## Data for analysis:
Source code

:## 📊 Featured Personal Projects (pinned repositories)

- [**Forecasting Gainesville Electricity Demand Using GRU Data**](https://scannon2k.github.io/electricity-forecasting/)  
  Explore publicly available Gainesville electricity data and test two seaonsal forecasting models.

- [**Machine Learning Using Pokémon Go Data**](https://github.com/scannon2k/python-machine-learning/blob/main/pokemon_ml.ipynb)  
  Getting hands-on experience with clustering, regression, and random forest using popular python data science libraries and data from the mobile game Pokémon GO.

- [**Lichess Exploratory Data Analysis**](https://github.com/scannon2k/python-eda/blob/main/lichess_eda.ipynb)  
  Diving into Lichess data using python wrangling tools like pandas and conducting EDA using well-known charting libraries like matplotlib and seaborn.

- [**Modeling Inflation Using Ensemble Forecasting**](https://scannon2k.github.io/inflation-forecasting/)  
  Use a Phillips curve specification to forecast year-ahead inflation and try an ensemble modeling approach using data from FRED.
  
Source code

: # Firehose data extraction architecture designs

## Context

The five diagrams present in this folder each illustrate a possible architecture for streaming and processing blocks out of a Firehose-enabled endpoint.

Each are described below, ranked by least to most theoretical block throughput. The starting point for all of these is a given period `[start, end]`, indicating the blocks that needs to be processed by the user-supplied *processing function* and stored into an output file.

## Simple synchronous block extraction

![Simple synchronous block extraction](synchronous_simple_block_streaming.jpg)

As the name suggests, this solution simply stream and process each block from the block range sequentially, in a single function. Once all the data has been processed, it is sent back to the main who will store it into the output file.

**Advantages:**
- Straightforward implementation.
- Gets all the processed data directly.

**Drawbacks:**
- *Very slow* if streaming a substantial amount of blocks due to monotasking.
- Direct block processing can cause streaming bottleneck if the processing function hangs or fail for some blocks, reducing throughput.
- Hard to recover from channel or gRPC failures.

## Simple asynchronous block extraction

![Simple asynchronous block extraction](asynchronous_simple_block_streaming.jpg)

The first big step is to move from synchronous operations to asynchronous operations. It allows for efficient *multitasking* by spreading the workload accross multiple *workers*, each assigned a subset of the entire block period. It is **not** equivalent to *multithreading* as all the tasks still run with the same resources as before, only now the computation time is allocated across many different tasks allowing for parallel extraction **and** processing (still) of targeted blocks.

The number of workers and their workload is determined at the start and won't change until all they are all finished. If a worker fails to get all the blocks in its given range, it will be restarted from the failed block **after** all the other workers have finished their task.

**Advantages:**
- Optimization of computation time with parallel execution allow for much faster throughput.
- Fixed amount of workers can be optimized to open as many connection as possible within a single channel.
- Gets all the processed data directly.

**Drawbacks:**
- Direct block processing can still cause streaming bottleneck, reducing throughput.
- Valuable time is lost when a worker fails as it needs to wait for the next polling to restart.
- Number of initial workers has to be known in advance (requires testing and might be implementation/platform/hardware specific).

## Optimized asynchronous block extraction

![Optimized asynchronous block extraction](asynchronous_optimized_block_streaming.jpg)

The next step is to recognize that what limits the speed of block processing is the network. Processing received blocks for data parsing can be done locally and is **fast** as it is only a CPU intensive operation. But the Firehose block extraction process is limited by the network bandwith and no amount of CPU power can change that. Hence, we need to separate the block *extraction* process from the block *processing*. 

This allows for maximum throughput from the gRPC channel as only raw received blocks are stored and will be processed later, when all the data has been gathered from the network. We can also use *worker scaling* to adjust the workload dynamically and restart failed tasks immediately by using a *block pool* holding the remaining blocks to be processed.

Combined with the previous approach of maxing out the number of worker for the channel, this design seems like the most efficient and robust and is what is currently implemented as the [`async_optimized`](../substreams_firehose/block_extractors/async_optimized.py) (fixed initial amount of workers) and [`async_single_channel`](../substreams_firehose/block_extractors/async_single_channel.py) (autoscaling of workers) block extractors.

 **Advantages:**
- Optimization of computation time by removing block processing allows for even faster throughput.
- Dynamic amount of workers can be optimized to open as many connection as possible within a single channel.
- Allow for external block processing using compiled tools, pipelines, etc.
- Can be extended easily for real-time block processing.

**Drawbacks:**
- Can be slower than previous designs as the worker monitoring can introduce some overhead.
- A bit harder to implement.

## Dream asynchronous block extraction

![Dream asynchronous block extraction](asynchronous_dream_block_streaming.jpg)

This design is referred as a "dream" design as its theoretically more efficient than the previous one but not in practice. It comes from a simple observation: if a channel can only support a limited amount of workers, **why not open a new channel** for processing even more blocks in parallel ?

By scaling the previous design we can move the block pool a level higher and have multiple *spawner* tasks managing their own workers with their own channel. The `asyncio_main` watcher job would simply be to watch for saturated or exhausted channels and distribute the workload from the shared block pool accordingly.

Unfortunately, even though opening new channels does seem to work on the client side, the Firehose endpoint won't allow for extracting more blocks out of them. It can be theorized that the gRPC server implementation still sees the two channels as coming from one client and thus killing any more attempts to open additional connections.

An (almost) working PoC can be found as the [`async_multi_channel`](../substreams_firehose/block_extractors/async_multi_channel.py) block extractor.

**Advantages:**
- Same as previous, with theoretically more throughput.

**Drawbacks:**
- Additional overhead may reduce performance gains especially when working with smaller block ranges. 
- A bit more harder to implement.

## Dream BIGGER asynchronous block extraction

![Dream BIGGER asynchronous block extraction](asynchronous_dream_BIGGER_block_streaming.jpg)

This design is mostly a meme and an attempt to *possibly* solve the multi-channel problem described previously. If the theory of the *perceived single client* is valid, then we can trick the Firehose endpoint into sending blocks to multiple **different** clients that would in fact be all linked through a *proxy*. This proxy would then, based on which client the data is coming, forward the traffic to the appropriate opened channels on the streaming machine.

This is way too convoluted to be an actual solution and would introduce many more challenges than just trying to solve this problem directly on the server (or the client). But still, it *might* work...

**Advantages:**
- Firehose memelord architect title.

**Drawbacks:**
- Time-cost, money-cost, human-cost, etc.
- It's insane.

## Required work:
Convert all of the material into a JSON list of strings, one string per line, and leave out the blank lines.

## Written response:
[
  "Source code",
  ":## 📊 Featured Personal Projects (pinned repositories)",
  "- [**Forecasting Gainesville Electricity Demand Using GRU Data**](https://scannon2k.github.io/electricity-forecasting/)  ",
  "  Explore publicly available Gainesville electricity data and test two seaonsal forecasting models.",
  "- [**Machine Learning Using Pokémon Go Data**](https://github.com/scannon2k/python-machine-learning/blob/main/pokemon_ml.ipynb)  ",
  "  Getting hands-on experience with clustering, regression, and random forest using popular python data science libraries and data from the mobile game Pokémon GO.",
  "- [**Lichess Exploratory Data Analysis**](https://github.com/scannon2k/python-eda/blob/main/lichess_eda.ipynb)  ",
  "  Diving into Lichess data using python wrangling tools like pandas and conducting EDA using well-known charting libraries like matplotlib and seaborn.",
  "- [**Modeling Inflation Using Ensemble Forecasting**](https://scannon2k.github.io/inflation-forecasting/)  ",
  "  Use a Phillips curve specification to forecast year-ahead inflation and try an ensemble modeling approach using data from FRED.",
  "Source code",
  ": # Firehose data extraction architecture designs",
  "## Context",
  "The five diagrams present in this folder each illustrate a possible architecture for streaming and processing blocks out of a Firehose-enabled endpoint.",
  "Each are described below, ranked by least to most theoretical block throughput. The starting point for all of these is a given period `[start, end]`, indicating the blocks that needs to be processed by the user-supplied *processing function* and stored into an output file.",
  "## Simple synchronous block extraction",
  "![Simple synchronous block extraction](synchronous_simple_block_streaming.jpg)",
  "As the name suggests, this solution simply stream and process each block from the block range sequentially, in a single function. Once all the data has been processed, it is sent back to the main who will store it into the output file.",
  "**Advantages:**",
  "- Straightforward implementation.",
  "- Gets all the processed data directly.",
  "**Drawbacks:**",
  "- *Very slow* if streaming a substantial amount of blocks due to monotasking.",
  "- Direct block processing can cause streaming bottleneck if the processing function hangs or fail for some blocks, reducing throughput.",
  "- Hard to recover from channel or gRPC failures.",
  "## Simple asynchronous block extraction",
  "![Simple asynchronous block extraction](asynchronous_simple_block_streaming.jpg)",
  "The first big step is to move from synchronous operations to asynchronous operations. It allows for efficient *multitasking* by spreading the workload accross multiple *workers*, each assigned a subset of the entire block period. It is **not** equivalent to *multithreading* as all the tasks still run with the same resources as before, only now the computation time is allocated across many different tasks allowing for parallel extraction **and** processing (still) of targeted blocks.",
  "The number of workers and their workload is determined at the start and won't change until all they are all finished. If a worker fails to get all the blocks in its given range, it will be restarted from the failed block **after** all the other workers have finished their task.",
  "**Advantages:**",
  "- Optimization of computation time with parallel execution allow for much faster throughput.",
  "- Fixed amount of workers can be optimized to open as many connection as possible within a single channel.",
  "- Gets all the processed data directly.",
  "**Drawbacks:**",
  "- Direct block processing can still cause streaming bottleneck, reducing throughput.",
  "- Valuable time is lost when a worker fails as it needs to wait for the next polling to restart.",
  "- Number of initial workers has to be known in advance (requires testing and might be implementation/platform/hardware specific).",
  "## Optimized asynchronous block extraction",
  "![Optimized asynchronous block extraction](asynchronous_optimized_block_streaming.jpg)",
  "The next step is to recognize that what limits the speed of block processing is the network. Processing received blocks for data parsing can be done locally and is **fast** as it is only a CPU intensive operation. But the Firehose block extraction process is limited by the network bandwith and no amount of CPU power can change that. Hence, we need to separate the block *extraction* process from the block *processing*. ",
  "This allows for maximum throughput from the gRPC channel as only raw received blocks are stored and will be processed later, when all the data has been gathered from the network. We can also use *worker scaling* to adjust the workload dynamically and restart failed tasks immediately by using a *block pool* holding the remaining blocks to be processed.",
  "Combined with the previous approach of maxing out the number of worker for the channel, this design seems like the most efficient and robust and is what is currently implemented as the [`async_optimized`](../substreams_firehose/block_extractors/async_optimized.py) (fixed initial amount of workers) and [`async_single_channel`](../substreams_firehose/block_extractors/async_single_channel.py) (autoscaling of workers) block extractors.",
  " **Advantages:**",
  "- Optimization of computation time by removing block processing allows for even faster throughput.",
  "- Dynamic amount of workers can be optimized to open as many connection as possible within a single channel.",
  "- Allow for external block processing using compiled tools, pipelines, etc.",
  "- Can be extended easily for real-time block processing.",
  "**Drawbacks:**",
  "- Can be slower than previous designs as the worker monitoring can introduce some overhead.",
  "- A bit harder to implement.",
  "## Dream asynchronous block extraction",
  "![Dream asynchronous block extraction](asynchronous_dream_block_streaming.jpg)",
  "This design is referred as a \"dream\" design as its theoretically more efficient than the previous one but not in practice. It comes from a simple observation: if a channel can only support a limited amount of workers, **why not open a new channel** for processing even more blocks in parallel ?",
  "By scaling the previous design we can move the block pool a level higher and have multiple *spawner* tasks managing their own workers with their own channel. The `asyncio_main` watcher job would simply be to watch for saturated or exhausted channels and distribute the workload from the shared block pool accordingly.",
  "Unfortunately, even though opening new channels does seem to work on the client side, the Firehose endpoint won't allow for extracting more blocks out of them. It can be theorized that the gRPC server implementation still sees the two channels as coming from one client and thus killing any more attempts to open additional connections.",
  "An (almost) working PoC can be found as the [`async_multi_channel`](../substreams_firehose/block_extractors/async_multi_channel.py) block extractor.",
  "**Advantages:**",
  "- Same as previous, with theoretically more throughput.",
  "**Drawbacks:**",
  "- Additional overhead may reduce performance gains especially when working with smaller block ranges. ",
  "- A bit more harder to implement.",
  "## Dream BIGGER asynchronous block extraction",
  "![Dream BIGGER asynchronous block extraction](asynchronous_dream_BIGGER_block_streaming.jpg)",
  "This design is mostly a meme and an attempt to *possibly* solve the multi-channel problem described previously. If the theory of the *perceived single client* is valid, then we can trick the Firehose endpoint into sending blocks to multiple **different** clients that would in fact be all linked through a *proxy*. This proxy would then, based on which client the data is coming, forward the traffic to the appropriate opened channels on the streaming machine.",
  "This is way too convoluted to be an actual solution and would introduce many more challenges than just trying to solve this problem directly on the server (or the client). But still, it *might* work...",
  "**Advantages:**",
  "- Firehose memelord architect title.",
  "**Drawbacks:**",
  "- Time-cost, money-cost, human-cost, etc.",
  "- It's insane."
]